The Highland Park July 4 parade shooting suspect, 21-year-old Robert Crimo III, was issued a gun license four months after local police had to confiscate weapons in an incident where family members said he threatened a massacre.
How was the suspect able to legally obtain firearms after a history of police intervention?
In April 2019, an emergency-911 caller reported that Crimo had attempted suicide.
In September 2019, the Highland Park police confiscated 16 knives, a dagger and sword from Crimo’s home. That didn’t stop the Illinois State Police from approving him for gun ownership in 2020. State police defended their actions, saying that because there was no formal legal complaint in the 2019 incident, a permit could not be denied. The suspect had a clean record, so they had no reason to reject his request.
The statement said: “The September 2019 Clear and Present Danger report made by the Highland Park Police Department was made in response to threats allegedly directed at the family, but the report indicates when police went to the home and asked the individual if he felt like harming himself or others, he responded ‘no.'”
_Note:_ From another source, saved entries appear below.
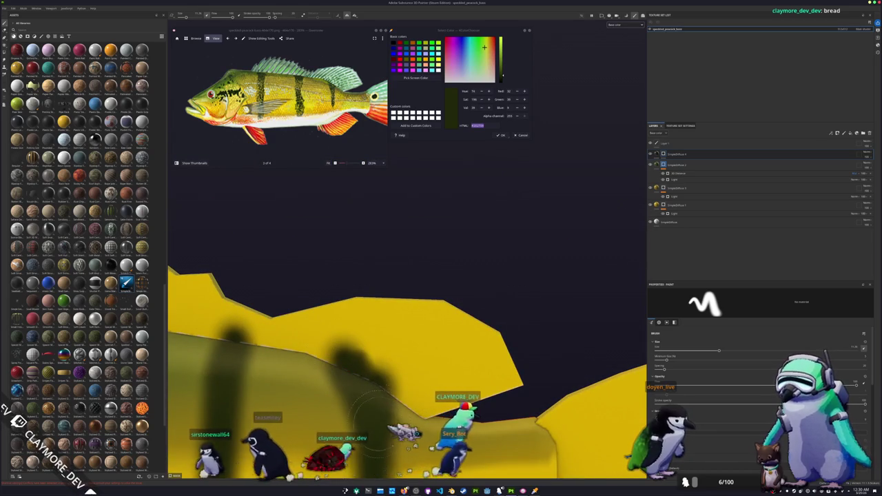
{"action": "left_click_drag", "start_coordinate": [376, 405], "coordinate": [358, 343], "text": "alt"}
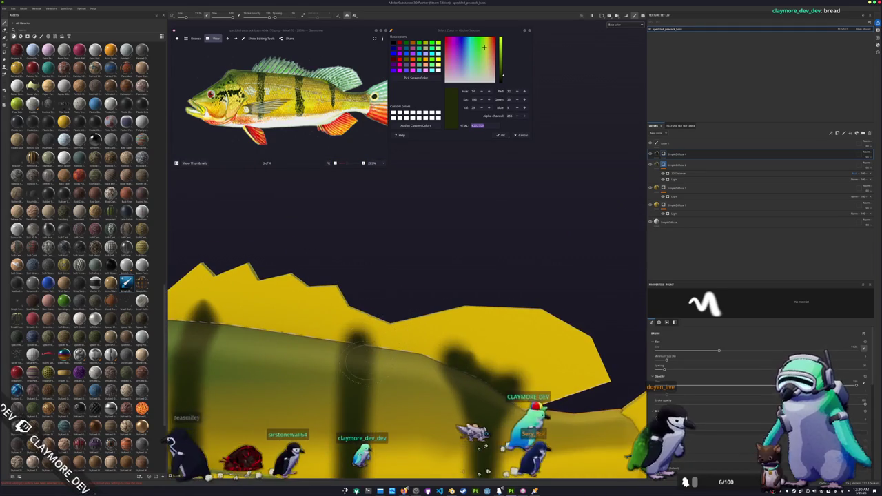
Step: Shrink the brush and work along the flank toward the tail, adding the remaining stripes
{"action": "key", "text": "bracketleft"}
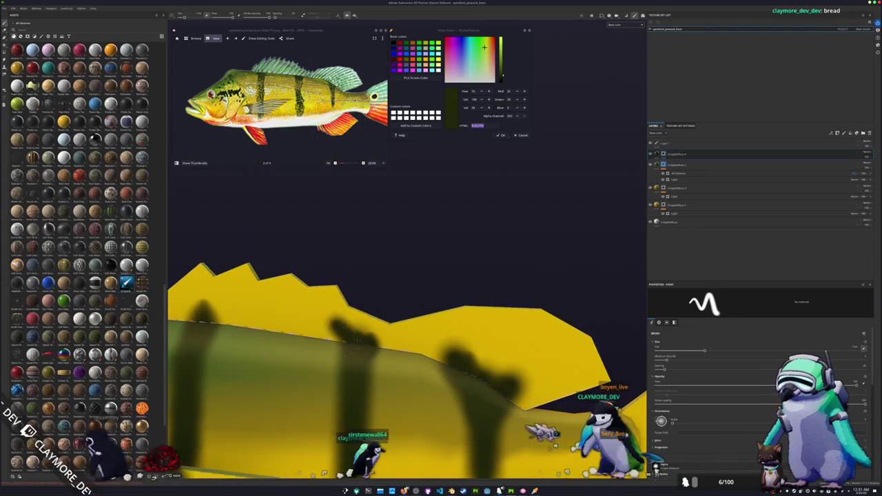
{"action": "mouse_move", "coordinate": [344, 342]}
{"action": "left_mouse_down", "text": "alt"}
{"action": "mouse_move", "coordinate": [378, 328]}
{"action": "mouse_move", "coordinate": [372, 344]}
{"action": "mouse_move", "coordinate": [374, 329]}
{"action": "left_mouse_up", "text": "alt"}
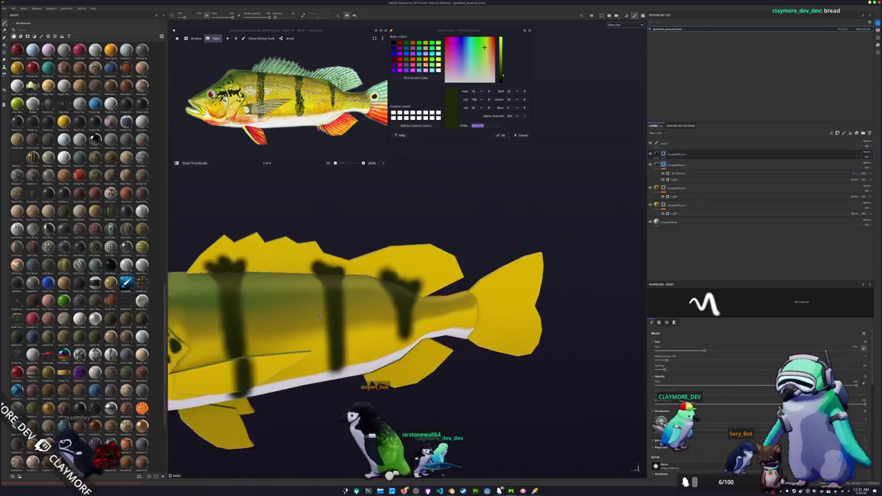
{"action": "right_click_drag", "start_coordinate": [374, 329], "coordinate": [374, 346], "text": "alt"}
“No one, including family, was willing to move forward on a complaint nor did they subsequently provide information on threats or mental health that would have allowed law enforcement to take additional action back in 2019.”
After that incident, at the age of 19, Crimo applied for a firearm owner’s identification card (FOID card), under his father’s sponsorship. Because there had been no legal or court action involving Crimo, “There was insufficient basis to establish a clear and present danger and deny the FOID application,” state police said.
Crimo passed all his background checks for the purchases of his guns in 2020 and 2021.
That is how Crimo slipped past the safeguards of Illinois “red flag” laws designed to prevent potentially violent people from purchasing guns.
The suspect was able to buy five firearms legally. One of them was used in Monday’s mass shooting.
An AR-15-type of rifle was found on a roof at the scene, and the suspect had a similar weapon in his mother’s car when arrested, according to Sergeant Chris Covelli, a spokesman for the Lake County Sheriff’s office.
Last month Congress passed a national gun reform bill that includes federal funding to help states administer red flag laws. Will that help to keep guns out of the hands of unstable or potentially violent offenders? Time will tell.